When it comes to kids and cell phones, the appropriate age to introduce the device to your specific child is completely individual. Because of our busy schedules as parents, there are a variety of reasons a child could own a cell phone nowadays. Perhaps the household environment has two full-time working parents, where the child needs to walk home from school, or carpool with a classmate. Whatever the reason may be, the age of someone’s kid owning a phone has increasingly become younger and younger.

Although I was on the later side of the scale, I did not receive my first cell phone until I was nearly seventeen. I simply didn’t need one for communication with my parents, and my mom did not want it to be a distraction from school or extracurricular activities. Now that I am a parent, I have decided to take a different route, but only to fit the current world we live in. 

It’s Your Call

My eldest daughter just started the fifth grade about a week ago. We bought her a phone for her tenth birthday in February, after what felt like years of her asking for one. The reason we decided to buy her a phone was because we live five minutes away from her school, and she walks home with a group of classmates that live in the same area as we do.

Although the walk is not long, and we live in one of the safest cities in the country, I like knowing I can see her location and contact her if needed. She is also involved in extracurricular activities such as soccer and Girl Scouts. Having a phone to contact her gives me the peace of mind that she can reach me if needed, be it an emergency or not. 

Weigh The Pros And Cons

For most parents, it’s not the phone calls that worries them as much as the applications that are available on a smartphone. Social media can be a dangerous place for a minor, and if not monitored properly, can be bad news. Screen addiction and being exposed to matters too mature for their age are just a couple examples of negative side effects of adolescent phone ownership. So, what can you do? The answer is to best weigh out the pros and cons and act accordingly. 

When it comes to my ten year old, we have parental control on most of her apps. We check her messages and activity often, and she doesn’t fight us on the matter. She understands that having a phone is a privilege, and the way we monitor is to keep her safe. The only social media platform we allow her to have is TikTok, because of its strict kid account features.

If the account is registered as a minor, there are many options to restrict the app’s abilities and restrict who can follow the account. Since my daughter is a lot like me, she thrives in the creative space. Creating fun videos and trying new transitions is a way she shows her creativity, so we definitely do not want to hinder that.
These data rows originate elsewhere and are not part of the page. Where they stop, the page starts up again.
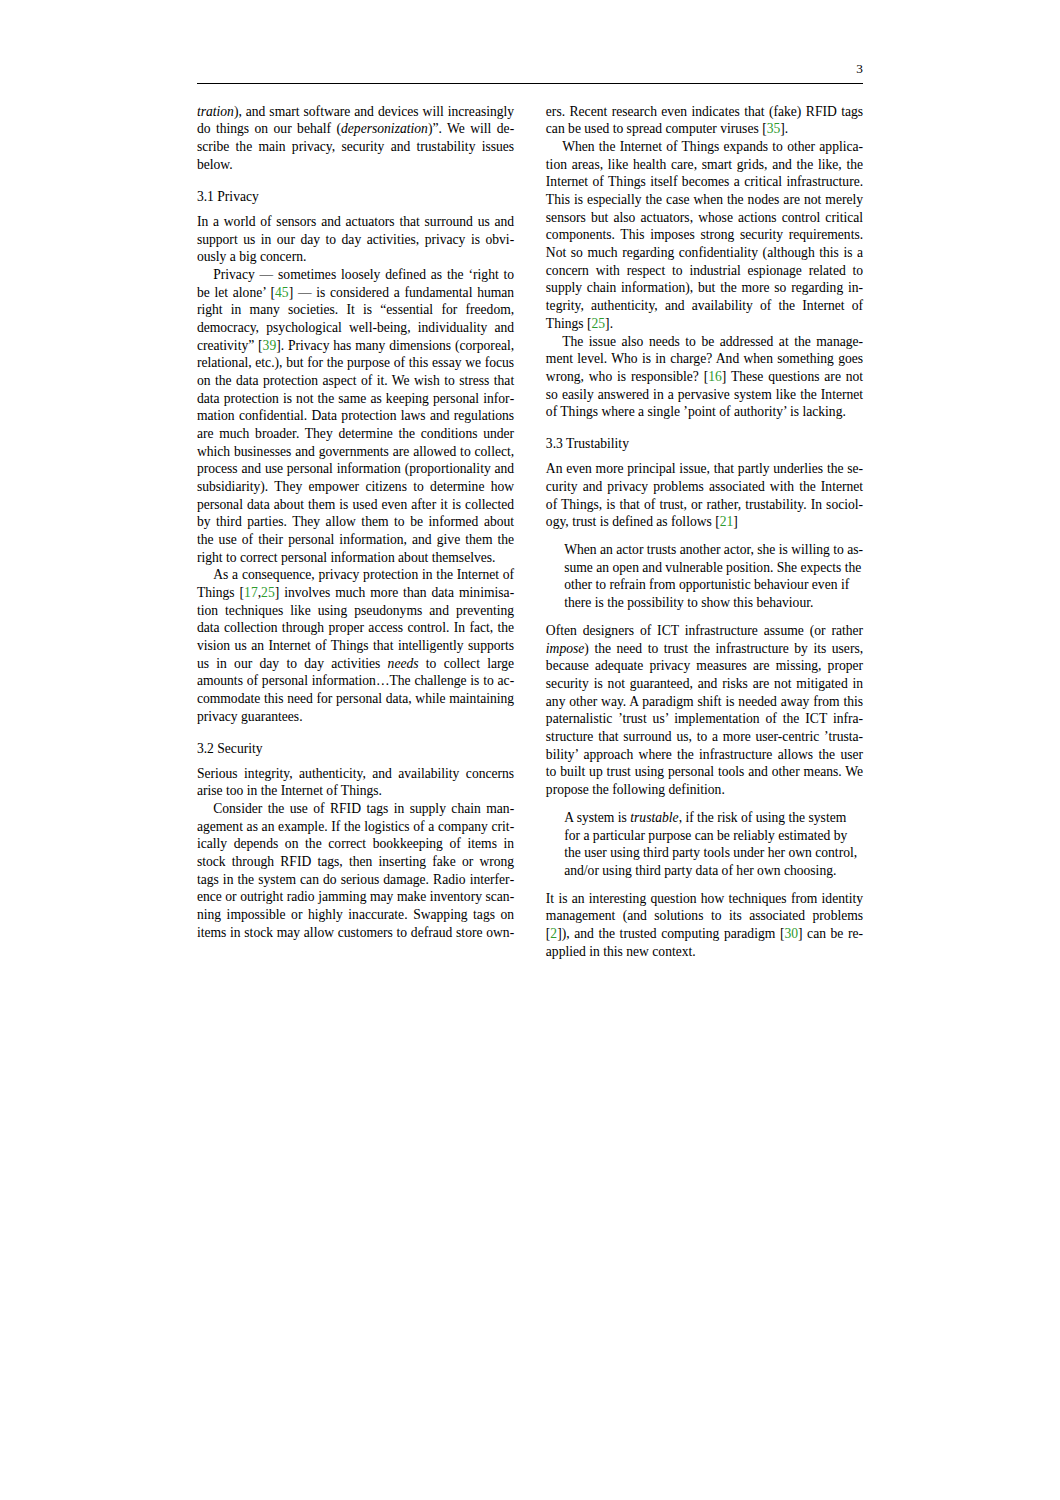3
tration), and smart software and devices will increasingly do things on our behalf (depersonization)”. We will describe the main privacy, security and trustability issues below.
3.1 Privacy
In a world of sensors and actuators that surround us and support us in our day to day activities, privacy is obviously a big concern.
Privacy — sometimes loosely defined as the ‘right to be let alone’ [45] — is considered a fundamental human right in many societies. It is “essential for freedom, democracy, psychological well-being, individuality and creativity” [39]. Privacy has many dimensions (corporeal, relational, etc.), but for the purpose of this essay we focus on the data protection aspect of it. We wish to stress that data protection is not the same as keeping personal information confidential. Data protection laws and regulations are much broader. They determine the conditions under which businesses and governments are allowed to collect, process and use personal information (proportionality and subsidiarity). They empower citizens to determine how personal data about them is used even after it is collected by third parties. They allow them to be informed about the use of their personal information, and give them the right to correct personal information about themselves.
As a consequence, privacy protection in the Internet of Things [17,25] involves much more than data minimisation techniques like using pseudonyms and preventing data collection through proper access control. In fact, the vision us an Internet of Things that intelligently supports us in our day to day activities needs to collect large amounts of personal information…The challenge is to accommodate this need for personal data, while maintaining privacy guarantees.
3.2 Security
Serious integrity, authenticity, and availability concerns arise too in the Internet of Things.
Consider the use of RFID tags in supply chain management as an example. If the logistics of a company critically depends on the correct bookkeeping of items in stock through RFID tags, then inserting fake or wrong tags in the system can do serious damage. Radio interference or outright radio jamming may make inventory scanning impossible or highly inaccurate. Swapping tags on items in stock may allow customers to defraud store owners. Recent research even indicates that (fake) RFID tags can be used to spread computer viruses [35].
When the Internet of Things expands to other application areas, like health care, smart grids, and the like, the Internet of Things itself becomes a critical infrastructure. This is especially the case when the nodes are not merely sensors but also actuators, whose actions control critical components. This imposes strong security requirements. Not so much regarding confidentiality (although this is a concern with respect to industrial espionage related to supply chain information), but the more so regarding integrity, authenticity, and availability of the Internet of Things [25].
The issue also needs to be addressed at the management level. Who is in charge? And when something goes wrong, who is responsible? [16] These questions are not so easily answered in a pervasive system like the Internet of Things where a single ’point of authority’ is lacking.
3.3 Trustability
An even more principal issue, that partly underlies the security and privacy problems associated with the Internet of Things, is that of trust, or rather, trustability. In sociology, trust is defined as follows [21]
When an actor trusts another actor, she is willing to assume an open and vulnerable position. She expects the other to refrain from opportunistic behaviour even if there is the possibility to show this behaviour.
Often designers of ICT infrastructure assume (or rather impose) the need to trust the infrastructure by its users, because adequate privacy measures are missing, proper security is not guaranteed, and risks are not mitigated in any other way. A paradigm shift is needed away from this paternalistic ’trust us’ implementation of the ICT infrastructure that surround us, to a more user-centric ’trustability’ approach where the infrastructure allows the user to built up trust using personal tools and other means. We propose the following definition.
A system is trustable, if the risk of using the system for a particular purpose can be reliably estimated by the user using third party tools under her own control, and/or using third party data of her own choosing.
It is an interesting question how techniques from identity management (and solutions to its associated problems [2]), and the trusted computing paradigm [30] can be re-applied in this new context.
I know one day, I will need to grant more privacy when it comes to her phone. One day she will be a teenager, and I will need to respect her privacy a lot more. I know I can’t keep them from every possible danger, but when it comes down to it, my child needs a phone so I can contact her at any time. I did not buy a phone so she could have distraction at her fingertips, but I know it comes with the territory.

Trust Your Gut

The best advice I can give is to trust your gut. You know when you are ready to allow your child access to a phone. There are cell phone options available that cater specifically to children, making it only available for them to make phone calls and share their location. 

Depending on your child’s age, and your specific needs, I’m sure you will find a communication option best suited for them. Don’t feel guilty for monitoring their activity on the phone. They may give you an attitude at first, but once they understand the purpose, they’ll have no choice but to comply. Have a conversation with your child, and break down the expectations for their phone. If everyone is on the same page from the beginning, it makes for very little drama in the long run.

Adjust your supervision and expectations with time, as the older they get the more independence they will request. Whatever path you choose, just know you have the right to set any limitations you need to in order to feel comfortable. If you’re paying the bill and in charge of their safety and well being, it’s your call!